あ、それもけっこう見る。よく見る表現その三に、加えておこうと思った。いつも細くなっている目が、年相応のかわいい真ん丸に戻る瞬間。ずっと、そういう顔をしていればいいのに。
彼は目をかわいい形にしたまま、言った。
「やっぱり、あいつの息子だな」
「そう?」
「なんでちょっと嬉しそうなんだよ」
言われて、自分の頬を触ってみる。確かに、嬉しそうに頬の肉が上に寄っていた。
おれは思い出していた。まとう光の粒の色、髪の色、目の色、服の宝石の色。
よく笑う、少女のように無邪気な、おれの父親。
「嬉しいよ! おれにとっては、自慢の父さんだったもん」
「……そっか」
彼は、ほんの少しだけ目尻を下げた。

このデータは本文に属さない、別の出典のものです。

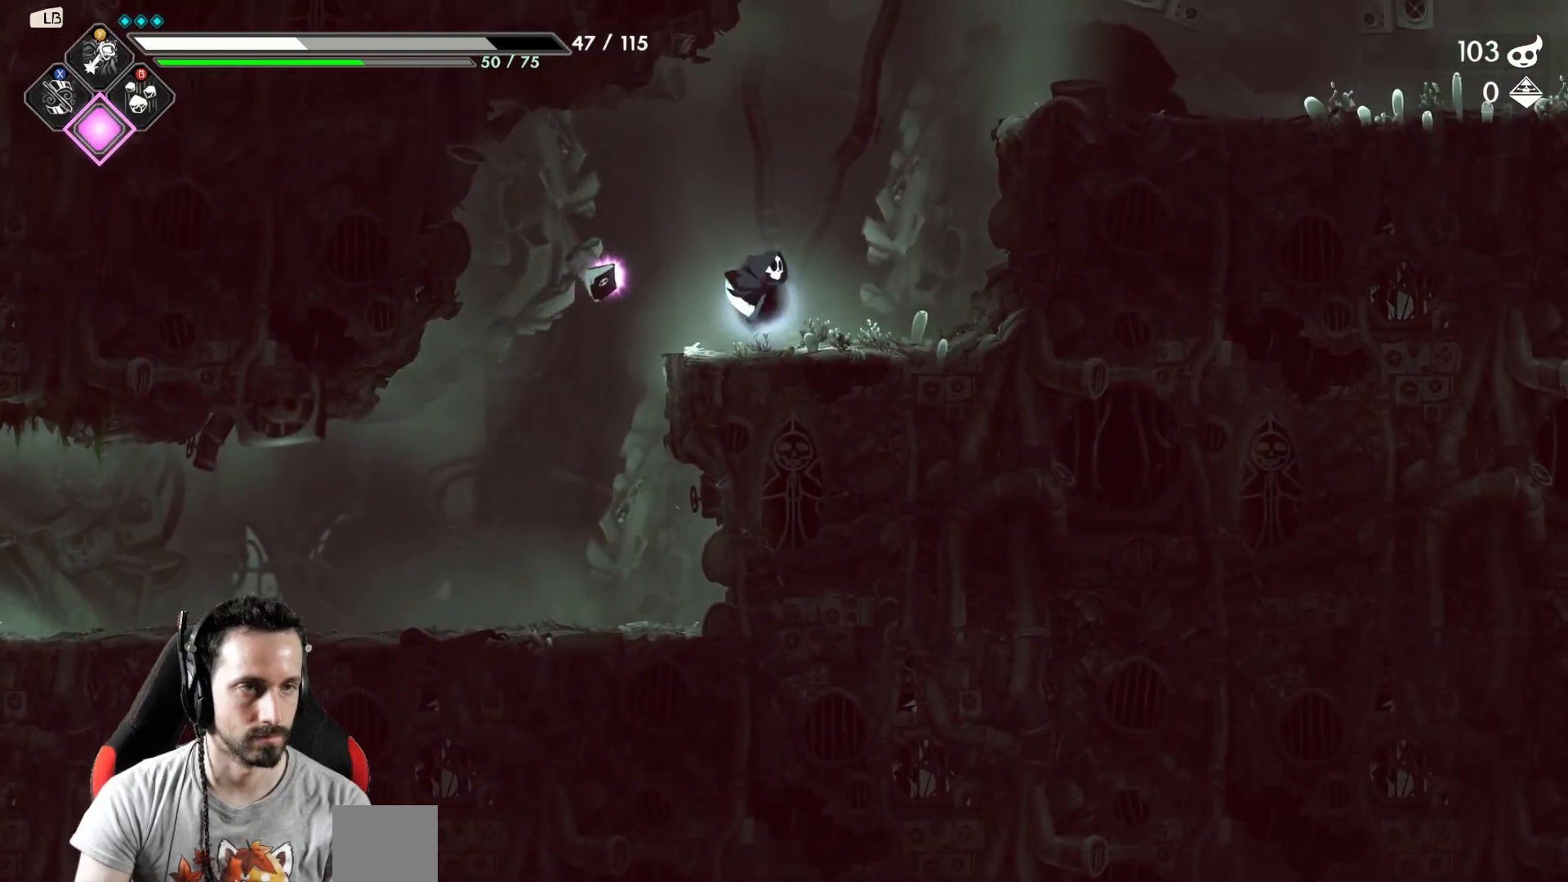
{"buttons": [], "left_stick": "right", "right_stick": "center", "events": [[100, "A", "down"], [383, "A", "up"]]}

これも、笑顔の一つなんだろうか。
彼と話していると、不思議な気分になる。
ミチルは――せっかく名前を教えてもらったのだ、これからは積極的に使っていこう――普通の人間の子どもで、ちょっと老成した雰囲気はあるものの、おれにとっては九十一年も歳が違う、まだ無垢な生き物のはずだった。

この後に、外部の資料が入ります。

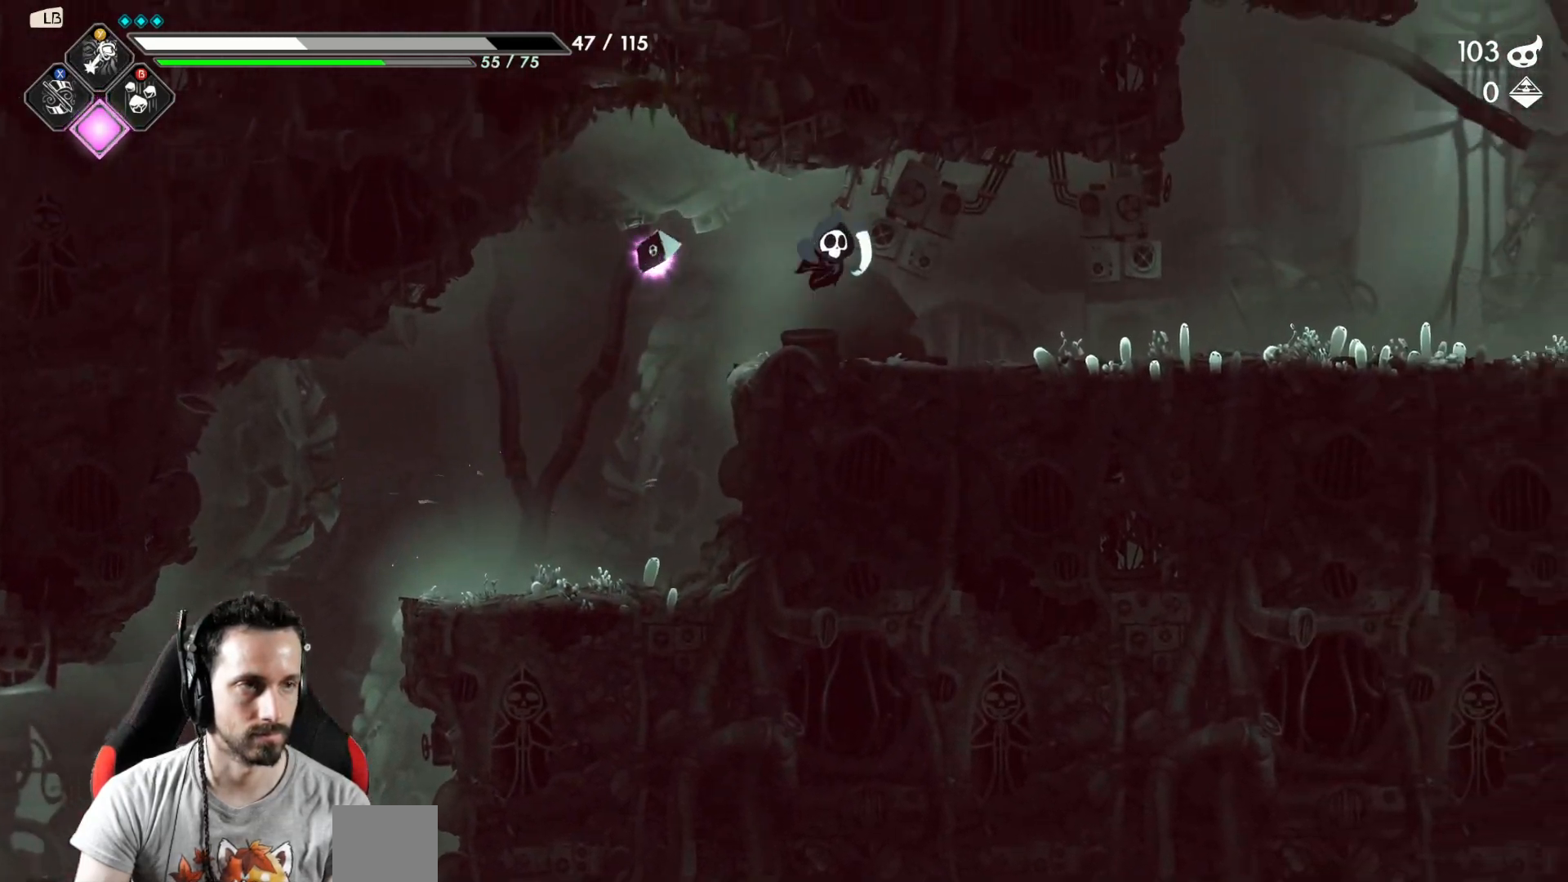
{"buttons": [], "left_stick": "right", "right_stick": "center", "events": []}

けれど彼は、どこか違う。もっと黒く、寒く、冷めた熱を持ち、中に渦巻くものがあって、それはおれの知っているものではない気がする。
そして、父の二千年とおれの百年とミチルの十五年を比べた時、おれたちはまだ差の少ない百と十五であるはずなのに、なんだかそういう感じがしない。むしろ、父の二千年と、ミチルの十五年の方が近いような――
父親の友達、という感じがする。